La Basilica di Santa Maria in Cosmedin e la bocca della verità
Santa Maria in Cosmedin è in Piazza Bocca della Verità, all’angolo con via della Greca, nell’area dell’antico foro boario. La basilica è famosa per la “bocca della verità” posta nel portico, ma si tratta di un elemento profano subentrato nel XVII secolo in un contesto religioso di antichissima origine: fu fatta collocare infatti in quella posizione dal papa Urbano VIII Barberini nel 1632, utilizzando come basamento un capitello corinzio di epoca severiana certamente non pertinente.
La Chiesa risale ad una diaconia del VI secolo, insediata sull’Ara Maxima Herculis, l’altare dedicato ad Ercole dal re latino Evandro. Ampliata nell’VIII secolo da Papa Adriano I, la diaconia fu affidata ai monaci greci fuggiti a Roma dall’oriente, a seguito dell’iconoclastia: di qui l’appellativo dato alla chiesa, Cosmedin, parola greca indicativa delle splendide decorazioni e forse da collegarsi all’antico monastero di Bisanzio, il Kosmidìon. Peraltro la zona dove sorge la chiesa era chiamata “schola graeca”, fino alle falde dell’Aventino indicate come ripa graeca. Ristrutturata più volte, assunse un definitivo assetto romanico del XII secolo con il portico in laterizio e il campanile a sette piani di bifore e trifore, alto 34 m, e con una campana del 1289 ancora funzionante.
Nel 1719 la facciata fu ornata con stucchi e cornici secondo il tardo gusto barocco, ma nel 1899 venne riportata alle sobrie forme originarie.
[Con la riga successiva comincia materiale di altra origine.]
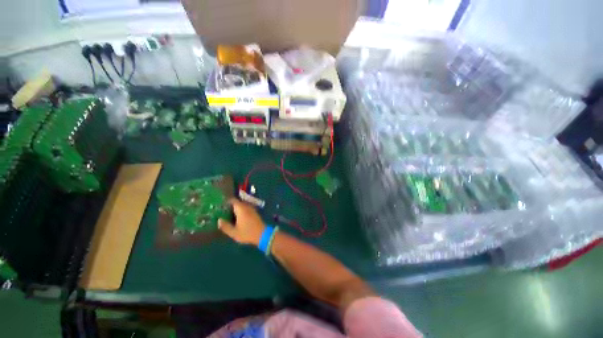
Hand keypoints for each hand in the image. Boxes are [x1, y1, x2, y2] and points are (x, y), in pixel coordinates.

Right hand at [218, 198, 265, 245]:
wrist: (262, 234)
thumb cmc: (247, 233)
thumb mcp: (234, 232)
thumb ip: (225, 226)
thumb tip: (219, 220)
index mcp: (241, 208)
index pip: (232, 200)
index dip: (226, 202)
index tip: (219, 206)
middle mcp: (246, 206)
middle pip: (237, 203)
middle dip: (230, 206)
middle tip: (221, 211)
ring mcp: (251, 209)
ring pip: (241, 206)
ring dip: (235, 209)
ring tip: (227, 215)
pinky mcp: (254, 212)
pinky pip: (245, 209)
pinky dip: (240, 211)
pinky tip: (236, 218)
Nel muro della navata sinistra e nella sagrestia sono conservate in situ sette colonne marmoree corinzie appartenute alla facciata e ad un lato di un edificio ritenuto la sede dell’Annona, l’organismo pubblico che, prima dell’istituzione della Porticus Minucia Frumentaria in Campo Marzio, si occupava delle distribuzioni gratuite di grano e farina alla plebe urbana (frumentationes). Nella cripta sono visibili i blocchi in tufo di Fidene che costituivano il basamento della monumentale ara a cielo aperto dedicata ad Ercole. Nella sacrestia si trova anche il mosaico dell’Epifania, proveniente da una distrutta cappella della antica basilica di San Pietro in Vaticano. La chiesa di Santa Maria in Cosmedin è officiata in rito greco-melchita, una variante del rito ortodosso che segue la liturgia di San Giovanni Crisostomo piuttosto diffusa nel Vicino Oriente.
Bocca della verità. È soprannominata così la pietra circolare collocata nel portico della chiesa. Lievemente lesionata e dalla superficie molto consunta, misura metri 1,75 di diametro per metri 5,80 di circonferenza e raffigura la testa di un fauno con la bocca spalancata. Dovrebbe essere stato originariamente un chiusino di scolo delle acque piovane nella cloaca maxima che corre proprio sotto il foro boario, utilizzato anticamente, secondo la leggenda, per giudicare quanto fosse veritiera una persona. Si credeva che chi giurava il falso tenendo la mano nella bocca non sarebbe riuscito a tirarla fuori se non mozzata, ma l’incantesimo venne meno dopo il furbo comportamento di una donna di fronte alla prova della verità. Infatti, la moglie di un patrizio romano, accusata di adulterio, fu sottoposta a questa prova da un tribunale su richiesta del marito. Il giorno stabilito, dalla folla di curiosi che si era radunata davanti alla bocca della verità balzo fuori uno sconosciuto vestito di stracci e con i capelli arruffati, in realtà l’amante della donna, che urlando e strepitando la abbracciò e la baciò, correndo poi via. La folla avrebbe voluto linciare quell’individuo, ma la donna intercedette per lui, dicendo che evidentemente era un semplice pazzo. E lei risoluta infilò la mano nella bocca del fauno dicendo: “giuro che nessun uomo mi hai mai toccata all’infuori di mio marito e di quel pazzo poco fa”. Ovviamente i due erano d’accordo, ma la mano rimase intatta, con piena soddisfazione del marito. Invece la bocca della verità restò sbugiardata, offesa da tanta audacia della donna, incrociò le braccia e da allora non svolge più la sua funzione giudicatrice rimanendo un innocuo pietrone protagonista degli scatti dei milioni di turisti che fanno la fila per farsi fotografare con la mano nella bocca.